Abstract: the COVID-19 epidemic presented several challenges to public health policy-makers in Portugal. These consisted in evaluating levels of disease transmission in the community, impact of non-pharmaceutical interventions, forecasting different epidemic phases and disease burden on healthcare services, among others. In this talk, we will present an array of statistical and mathematical tools used by the team at the Portuguese National Institute of Health in order to provide insight into these questions.

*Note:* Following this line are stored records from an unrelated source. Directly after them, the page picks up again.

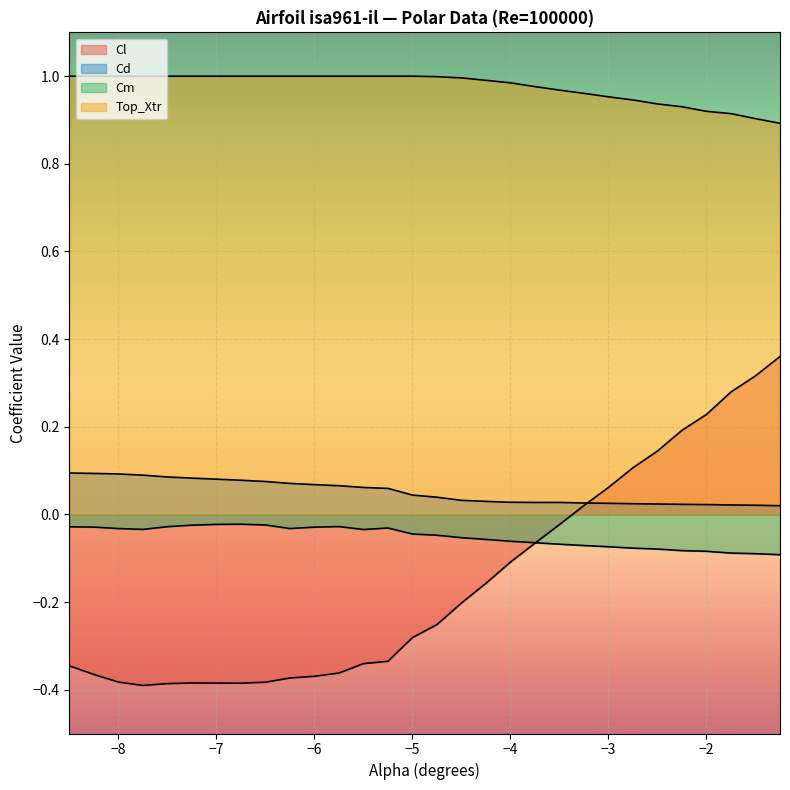

At how many categories does at least one series exceed 0?

30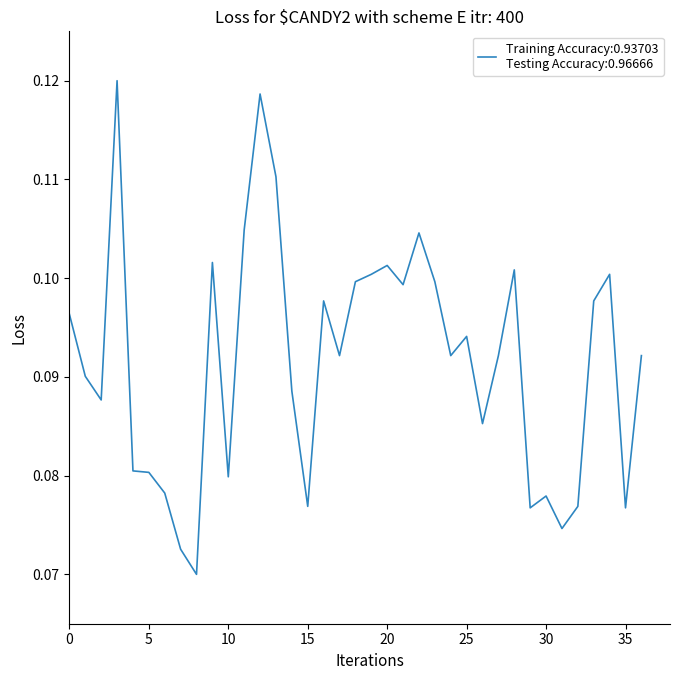

Does the chart display data point markers on the line(s)?

No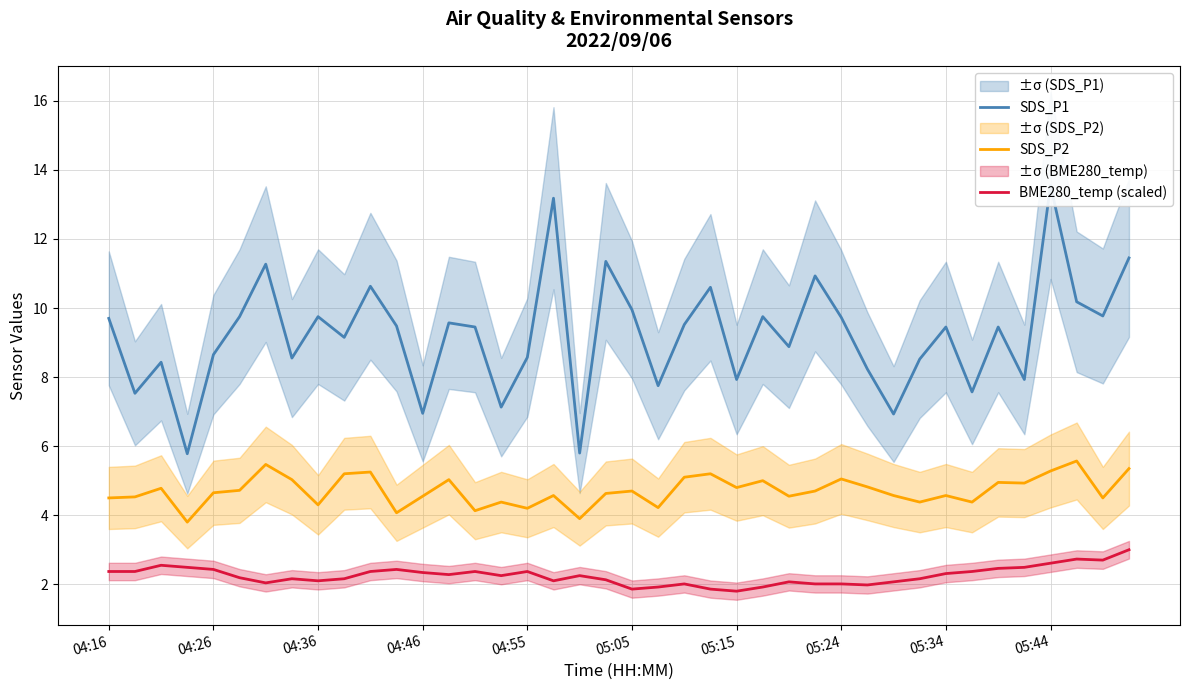

Is it true that SDS_P2 equals 4.5 at 04:16?

True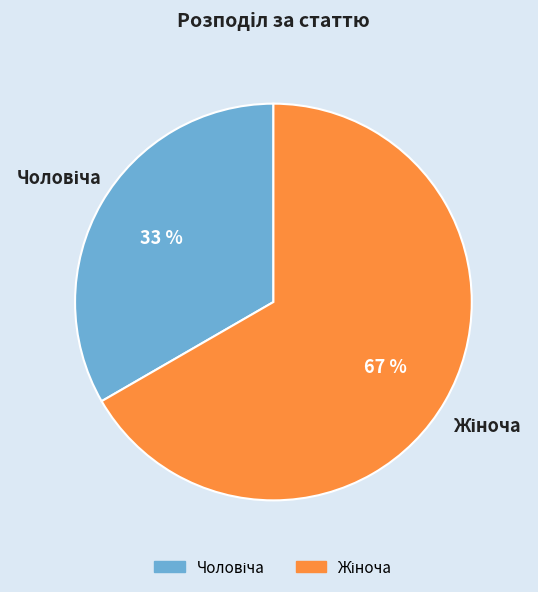

Is there any slice that represents more than half of the pie?

Yes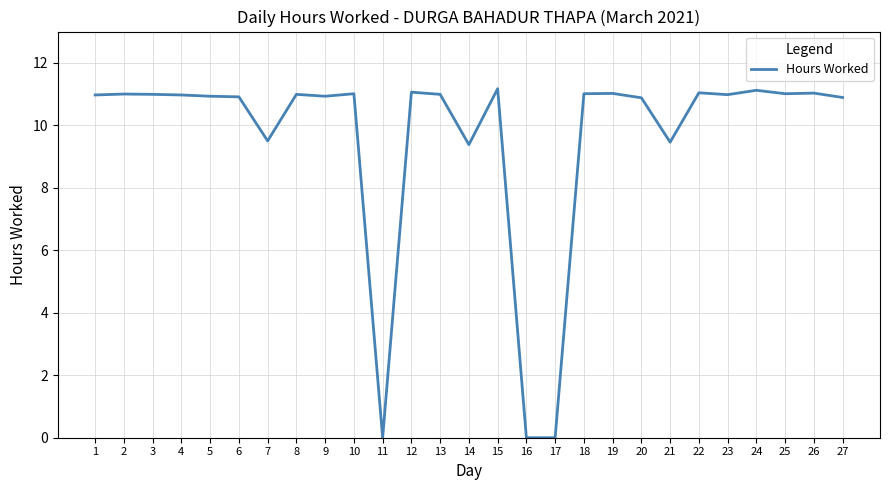

What is the difference between the second highest and minimum values?

11.1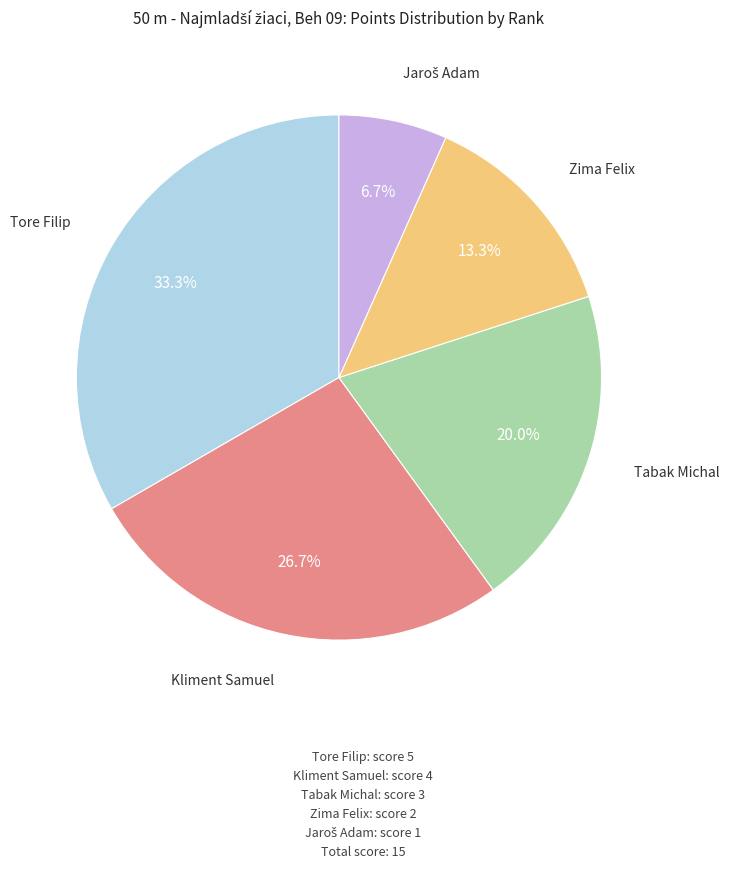

Does any single category account for the majority?

No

The methods adopted range from statistical techniques to nowcast and forecast the epidemic curve by disease onset, calculating the effective reproduction number and a compartmental susceptible-exposed-infected-recovered model to create"what if" scenarios for future pandemic phases.

30.07.2021 - Antigen receptor allelic exclusion did not arise to avoid autoimmunity but to avoid genome damage

by Jorge Carneiro, Instituto Gulbenkian de Ciência, Portugal

The adaptive immune system of the vertebrates deploys a co-opted transposon machinery, the Rag endonuclease, to generate unlimited diversity by random recombination of the antigen receptor genes. The antigen receptor diversity allows the vertebrate organism to acquire specific immunity to mutating, fast-evolving microorganisms. It has been argued theoretically that specific immunity requires that each lymphocyte bears a unique antigen receptor and that dual receptor lymphocytes would be ambiguous and a potential cause of autoimmune diseases. Since vertebrates are diploid, with maternal and paternal antigen receptor gene alleles, lymphocytes bearing two distinct antigen receptors could arise from independent random recombination of these alleles. Although the vast majority of the lymphocytes show antigen receptor gene allelic exclusion, the conspicuous observation of lymphocytes with two distinct antigen receptors in healthy humans or rodents is puzzling. Using a simple mathematical model of the antigen receptor gene recombination and its potential evolutionary constraints, we demonstrate that allelic exclusion is expected to evolve indirectly from purifying selection against genome damage caused by Rag-mediated illegitimate recombination. This result voids the argument that allelic exclusion is a fundamental property of the adaptive immune system.

This is a joint work of Delphine Pessoa and Jorge Carneiro.

25.06.2021 - Where are my modes?

by Jose Ameijeiras-Alonso, Universidade de Santiago de Campostela, Spain

The main topic of this talk will be about modes that, for continuous data, can be seen as the peaks or maxima in probability densities. Using nonparametric approaches, we will discuss different exploratory and testing tools for determining the number of modes and their estimated location. Kernel density estimators will be employed to estimate the mode locations, and we will discuss the role of the smoothing parameter. Together with the last, the concept of excess mass will be reviewed to introduce a new method for determining the number of modes. Contrary to previous proposals, this new method has a good calibration behavior and presents good power results when testing the general number of modes.